Le agenzie informano che dalla prossima settimana un comitato della commissione parlamentare antimafia inizierà le audizioni relative alla questione dei collaboratori di giustizia, i cosiddetti “pentiti”. Il comitato si propone di valutare lo stato attuale dei problemi e le possibilità di migliorare la legge che regolamenta l’uso dei collaboratori. Siamo molto lontani dalla proposta, che fu avanzata da Lino Jannuzzi quando era senatore di Forza Italia, di una commissione di inchiesta ad hoc volta a ricostruire vicende tragiche e surreali come quella di Enzo Tortora e più in generale la professionalità di alcuni magistrati che dello strumento dei pentiti si erano serviti, a dir poco, in modo disinvolto.

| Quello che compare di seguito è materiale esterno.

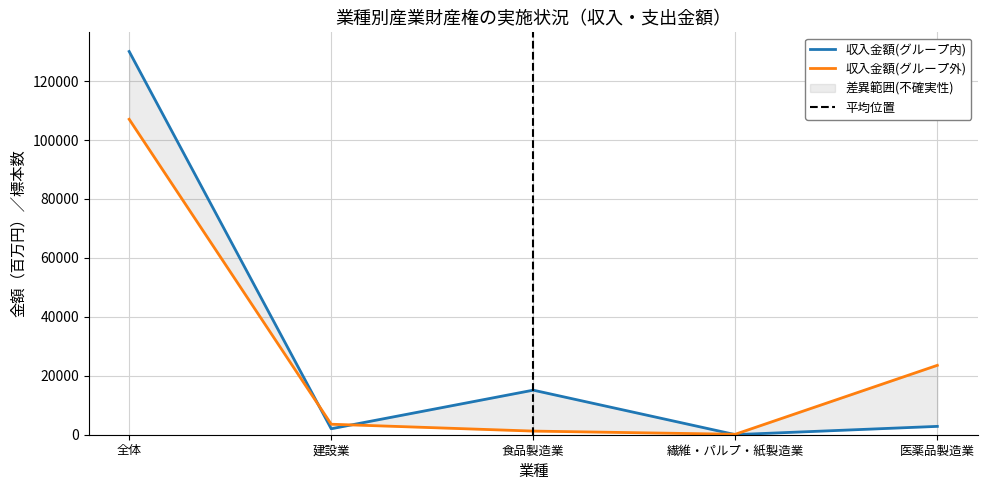

How many interior local valleys does the 標本数(収入) series have?

2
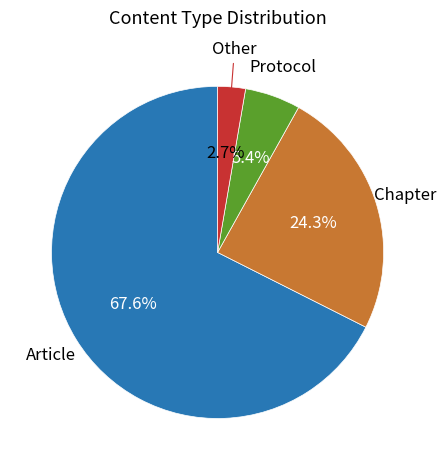

To the nearest percent, what is the difference between the largest and smallest slice percentages?

65%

Quella proposta non fu mai accolta ma nel 2001 venne votata una nuova regolamentazione volta a limitare le possibilità dell’uso strumentale di un ruolo così delicato. L’ulteriore approfondimento della sottocommissione parlamentare, nel momento in cui recenti performance dibattimentali riportano il tema d’attualità, potrebbe, pur con i suoi limiti, rivelarsi utile. Anche se sperarlo può apparire irragionevole.